Friday, June 24, 2011

There's a reason I have the question mark after that tag

Oh reality, proving again that you can do things that would get shot down in even the most blatant satire.

Via Hell in a Handbasket

Stephen Griffiths is 40. He has never worked and has always lived at taxpayers’ expense. At 17, he was sentenced to three years’ imprisonment for cutting the throat (not fatally) of a supermarket security guard who tried to arrest him for shoplifting. In prison, doctors reported, Griffiths had a “preoccupation with murder—particularly multiple murder.” They diagnosed him as a violent psychopath; that is, he had an intractable personality development that made him likely to commit new violent offenses.

The doctors were right. Shortly after his release from prison, Griffiths committed more violent acts, including holding a knife to a woman’s throat, and wound up imprisoned once more. He was then sent from prison to Rampton, a high-security mental hospital; but again, the doctors diagnosed him as a psychopath for whom they could do nothing, and after two months they returned him to prison, from which he was soon—much too soon, as it turned out—released.

He remained violent toward women. He managed to convince a jury that he was innocent of the charge of pouring boiling water on, and badly burning, a sleeping girlfriend who had decided to leave him. Other girlfriends went to the police but were too terrified to testify in court, knowing that he would receive a short sentence at most. One girlfriend—whose legs he had cut with broken glass, whose nose he had broken, and whom he had knocked out—later told a reporter that he would attack her if she so much as looked at another man. When she left him, he hunted her down (despite court orders to stay away from her), slashed the tires of her car, and daubed the wall outside her apartment with the word “slag.” He was convicted of harassment in 2009.

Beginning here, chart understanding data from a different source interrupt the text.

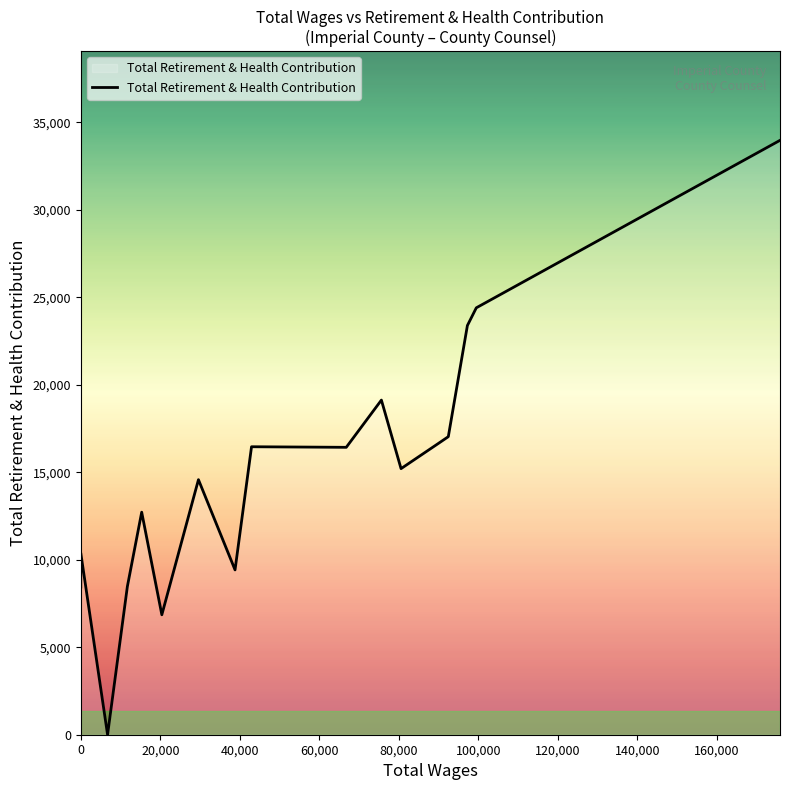

How many series are shown in this chart?

1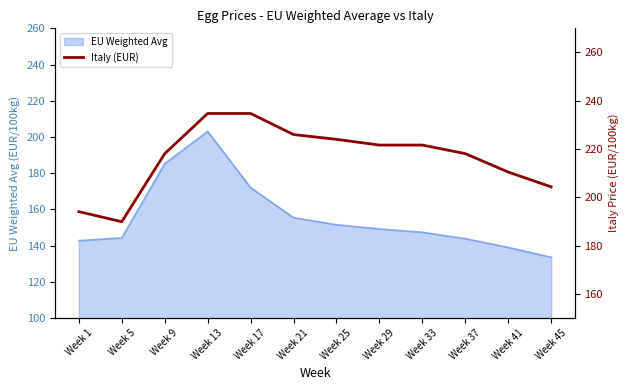

How many lines are shown in the chart?

1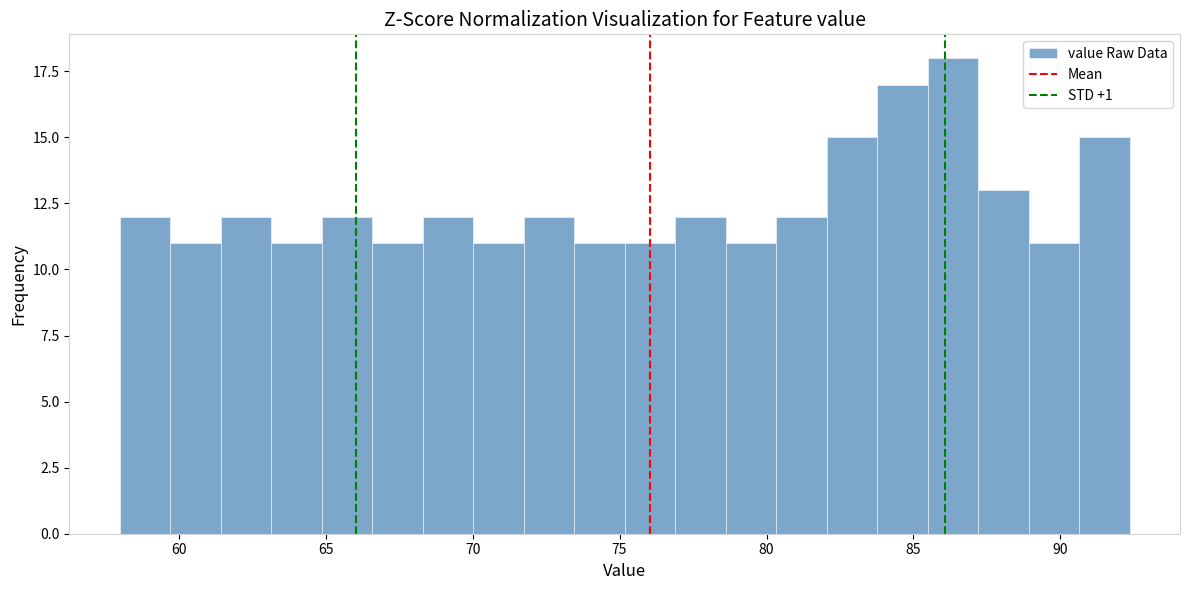

Read against the x-axis, roughly where is the centre of the tallest bar?

86.5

Such was the man whom the University of Bradford selected to pursue a doctorate in homicide studies, a subdivision of the Department of Criminal Justice Studies, with fees and living expenses paid by the government. Though computer checks on the criminal records of prospective employees are now routine in Britain, and medical students are checked, applicants for doctorates in homicide studies apparently are not; or if they are, no notice is taken of what is found. Griffiths did not hide his propensities with any great cunning; why should he have bothered, in these nonjudgmental times of peace and tolerance toward all men? He kept hundreds of books about serial killers in his apartment, disclosed to his psychiatrists his intention to become a serial killer, and told girlfriends that he skinned and ate rats alive, adding that his ambition was to become even more notorious than the Yorkshire Ripper, a man who had killed 13 women in the 1970s. Nor did Griffiths hesitate to proclaim his oddity to the public; he used to take his pet lizards, which he also fed with live rats, for walks on a leash.

In 2009 and 2010, while pursuing his doctorate in the program, Griffiths killed and ate three women, two cooked and one raw, according to his own account. He later told the police that he had killed other women.

There's alot I could say:

*The UK's laws being such that a woman would not even be allowed to have pepper spray let alone a handgun.

*That this "man" lived off government money for his entire life.

*That the prisons and mental institutions were such revolving doors that they let him out, repeatedly, knowing he would cause more trouble.

*That the people around him saw such, clear, clear warning signs but it took CCTV footage of him murdering a person for him to be caught.

But.. really what takes it is this bit on how the media portrays the victims.

Assuming, then, that not everyone is driven to what he does by his own equivalent of drug addiction, the Guardian must assume that Wright’s and Griffiths’s victims were fundamentally different from you and me. Unlike us, they were not responsible for their actions; they did not make choices; they were not human in the fullest sense.

It helps to objectify the victim. It helps separate them from the rest of "good society". Because if serial killers and rapists and buglers could hit anyone... well that's scary.

Yes, certain activities will put you at greater risk of bad things happening, but there's nothing you can do to make you totally safe.

And the idea of safety being largely illusionary is frightening.

Nope. Better to look at it that "good people" don't get victimized.

Added: Similar thoughts from Jay G


Unless "be vigilant" is code for "put a Mossberg 500 under the counter", what they're setting up for is more compliant victims. What the hell good does "being vigilant" help when someone comes in with the intention of slaughtering everyone in the room? The pharmacist might have an eagle eye for details and everything, but that's not going to help if the perp starts firing when he walks in the door. The likelihood of an updated police patrol happening to be exactly where Donnie Druggie opens fire are vanishingly small.

Like it or not, you are your best line of defense - have, and carry about your person, the best tools for the job.